EXERCISE AIM =
Identify each line in the data below that contains the word "entradas", and copy those lines.

Saved data entries
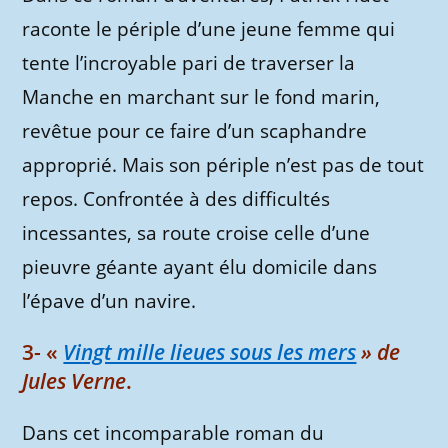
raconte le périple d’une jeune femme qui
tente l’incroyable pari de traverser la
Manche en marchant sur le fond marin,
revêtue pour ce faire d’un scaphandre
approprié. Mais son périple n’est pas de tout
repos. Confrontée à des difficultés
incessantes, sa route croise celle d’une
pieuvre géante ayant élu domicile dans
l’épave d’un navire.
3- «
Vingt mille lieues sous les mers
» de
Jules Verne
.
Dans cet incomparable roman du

---

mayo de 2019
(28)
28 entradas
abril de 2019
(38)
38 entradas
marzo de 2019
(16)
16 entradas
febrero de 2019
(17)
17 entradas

...

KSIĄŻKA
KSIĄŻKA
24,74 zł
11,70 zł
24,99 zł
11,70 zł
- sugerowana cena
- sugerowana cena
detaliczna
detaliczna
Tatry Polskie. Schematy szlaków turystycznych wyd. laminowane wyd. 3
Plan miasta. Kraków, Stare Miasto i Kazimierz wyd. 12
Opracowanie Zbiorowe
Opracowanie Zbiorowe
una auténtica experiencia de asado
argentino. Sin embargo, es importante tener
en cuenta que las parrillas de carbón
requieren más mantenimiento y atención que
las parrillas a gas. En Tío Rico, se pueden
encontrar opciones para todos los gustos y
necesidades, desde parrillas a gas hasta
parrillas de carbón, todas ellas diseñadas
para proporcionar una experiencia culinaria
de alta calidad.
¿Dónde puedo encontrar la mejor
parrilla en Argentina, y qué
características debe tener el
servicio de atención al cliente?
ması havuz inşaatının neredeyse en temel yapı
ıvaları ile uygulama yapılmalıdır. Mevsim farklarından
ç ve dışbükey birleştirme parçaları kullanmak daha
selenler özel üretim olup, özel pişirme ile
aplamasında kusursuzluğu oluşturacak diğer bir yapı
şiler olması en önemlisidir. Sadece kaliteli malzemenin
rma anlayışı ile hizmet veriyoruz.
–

EXERCISE ANSWER =
28 entradas
38 entradas
16 entradas
17 entradas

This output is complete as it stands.